** Opening Data block **

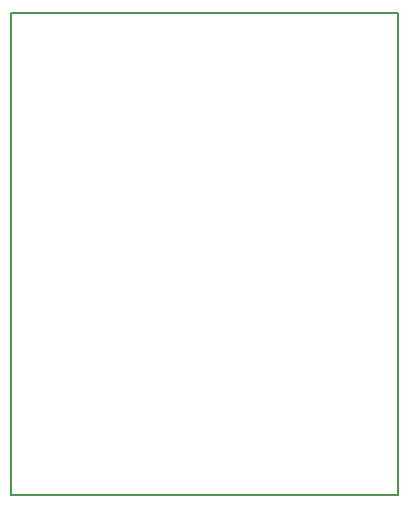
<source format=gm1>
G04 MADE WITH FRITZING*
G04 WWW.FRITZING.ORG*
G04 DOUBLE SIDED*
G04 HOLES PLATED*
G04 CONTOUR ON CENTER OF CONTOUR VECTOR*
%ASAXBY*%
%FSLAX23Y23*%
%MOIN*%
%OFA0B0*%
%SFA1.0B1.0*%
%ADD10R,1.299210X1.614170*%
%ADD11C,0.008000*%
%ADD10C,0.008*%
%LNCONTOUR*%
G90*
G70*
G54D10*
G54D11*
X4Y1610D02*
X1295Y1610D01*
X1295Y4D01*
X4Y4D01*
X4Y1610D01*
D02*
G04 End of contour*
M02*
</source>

** Closing Data block **
** Opening Data block **

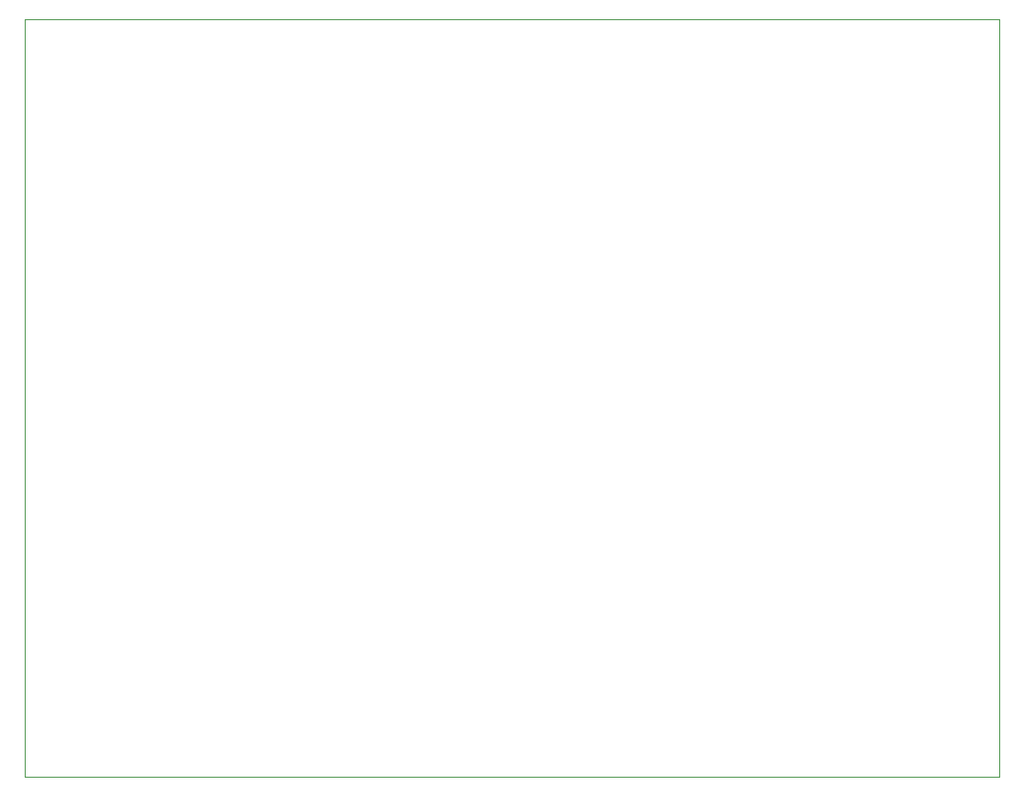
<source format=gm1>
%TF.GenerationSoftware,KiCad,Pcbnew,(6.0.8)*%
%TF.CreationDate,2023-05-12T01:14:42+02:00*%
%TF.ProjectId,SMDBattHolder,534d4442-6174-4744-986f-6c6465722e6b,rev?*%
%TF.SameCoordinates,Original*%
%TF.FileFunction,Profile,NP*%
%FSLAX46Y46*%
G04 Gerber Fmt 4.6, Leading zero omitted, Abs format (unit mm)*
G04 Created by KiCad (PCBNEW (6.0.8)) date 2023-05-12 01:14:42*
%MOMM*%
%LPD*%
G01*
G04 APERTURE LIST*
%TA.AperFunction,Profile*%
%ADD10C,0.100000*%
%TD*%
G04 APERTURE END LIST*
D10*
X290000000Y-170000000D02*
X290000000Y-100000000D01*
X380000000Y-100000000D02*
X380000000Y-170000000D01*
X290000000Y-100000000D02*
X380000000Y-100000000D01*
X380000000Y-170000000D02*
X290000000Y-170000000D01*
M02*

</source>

** Closing Data block **

--- What you need to do ---
If a line in the entries above contains the word "Profile", copy it.

--- Response area ---
%TF.FileFunction,Profile,NP*%
%TA.AperFunction,Profile*%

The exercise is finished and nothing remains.